Couple of months back we deployed a new splunk server 4.2.3 on RHEL 5 server and our old splunk version is 4.0.8 which is also running on RHEL5. In our older splunk(still running) currently we have around 18Billion events which is consuming around 700G of disk space in total. While as our new splunk server 4.2.3 have 20Billion events but its consuming around 2TB of disk space. I have heard that the data will be compressed by default, but not sure how why there is a huge disk space difference between the 2 versions. FYI, we have around 350 Universal forwarder sending data to this 1 indexer. Do you guys know what can be checked? will migrating from universal forwarder to heavy forwarder makes difference? and also is there a way we can compress the indexed data?

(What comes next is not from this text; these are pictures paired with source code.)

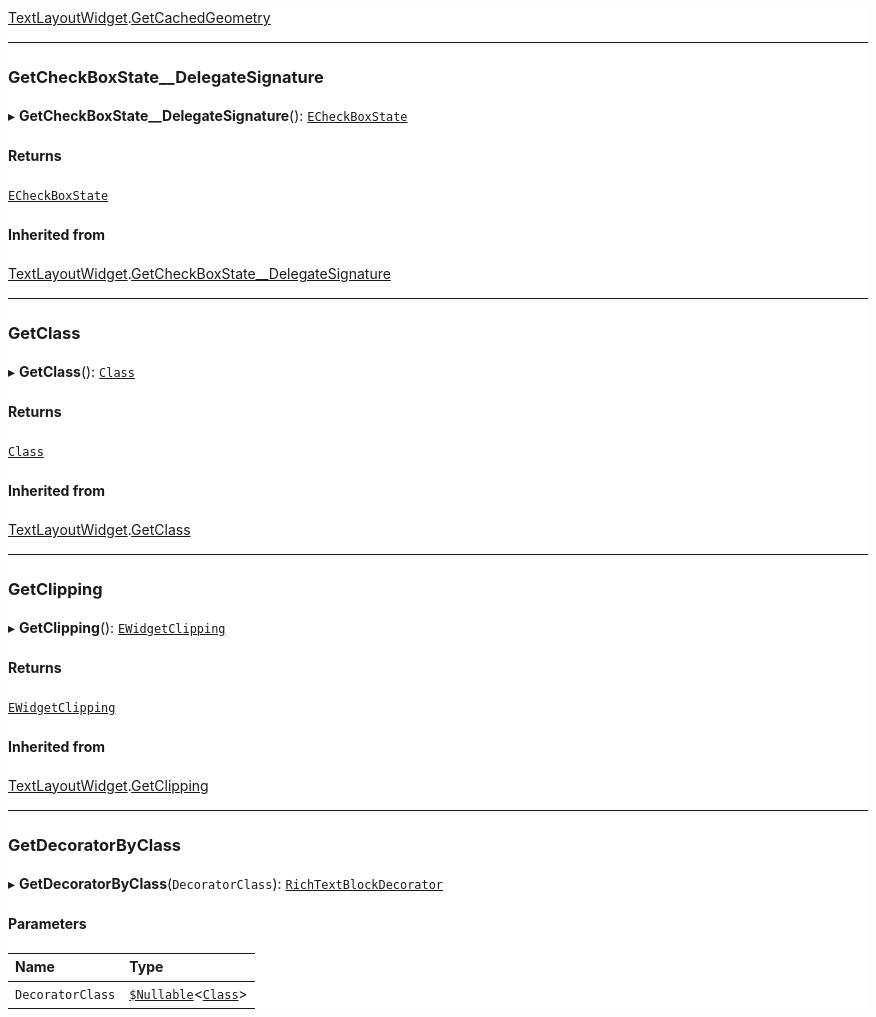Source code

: [TextLayoutWidget](ue_ue.TextLayoutWidget.md).[GetCachedGeometry](ue_ue.TextLayoutWidget.md#getcachedgeometry)

___

### GetCheckBoxState\_\_DelegateSignature

▸ **GetCheckBoxState__DelegateSignature**(): [`ECheckBoxState`](../enums/ue_ue.ECheckBoxState.md)

#### Returns

[`ECheckBoxState`](../enums/ue_ue.ECheckBoxState.md)

#### Inherited from

[TextLayoutWidget](ue_ue.TextLayoutWidget.md).[GetCheckBoxState__DelegateSignature](ue_ue.TextLayoutWidget.md#getcheckboxstate__delegatesignature)

___

### GetClass

▸ **GetClass**(): [`Class`](ue_ue.Class.md)

#### Returns

[`Class`](ue_ue.Class.md)

#### Inherited from

[TextLayoutWidget](ue_ue.TextLayoutWidget.md).[GetClass](ue_ue.TextLayoutWidget.md#getclass)

___

### GetClipping

▸ **GetClipping**(): [`EWidgetClipping`](../enums/ue_ue.EWidgetClipping.md)

#### Returns

[`EWidgetClipping`](../enums/ue_ue.EWidgetClipping.md)

#### Inherited from

[TextLayoutWidget](ue_ue.TextLayoutWidget.md).[GetClipping](ue_ue.TextLayoutWidget.md#getclipping)

___

### GetDecoratorByClass

▸ **GetDecoratorByClass**(`DecoratorClass`): [`RichTextBlockDecorator`](ue_ue.RichTextBlockDecorator.md)

#### Parameters

| Name | Type |
| :------ | :------ |
| `DecoratorClass` | [`$Nullable`](../modules/puerts.md#$nullable)<[`Class`](ue_ue.Class.md)\> |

I don't know why you are seeing such a large difference, but I suspect one of the reported numbers is just wrong, as the space in both versions should be comparable (e.g., maybe you didn't actually have 18 billion events before, or if they were, they were in frozen state and unsearchable. Without knowing your data looks like, I would say that 18 billion events in searchable form into 700GB seems a bit light to me, but 20 billion in 2 TB seems more reasonable).
The data is already about as compressed as it can reasonably be, if it is to be searchable. When rolled to frozen storage (and unsearchable and unviewable from within Splunk without thawing back out) much of the data can be deleted and considerable additional space claimed.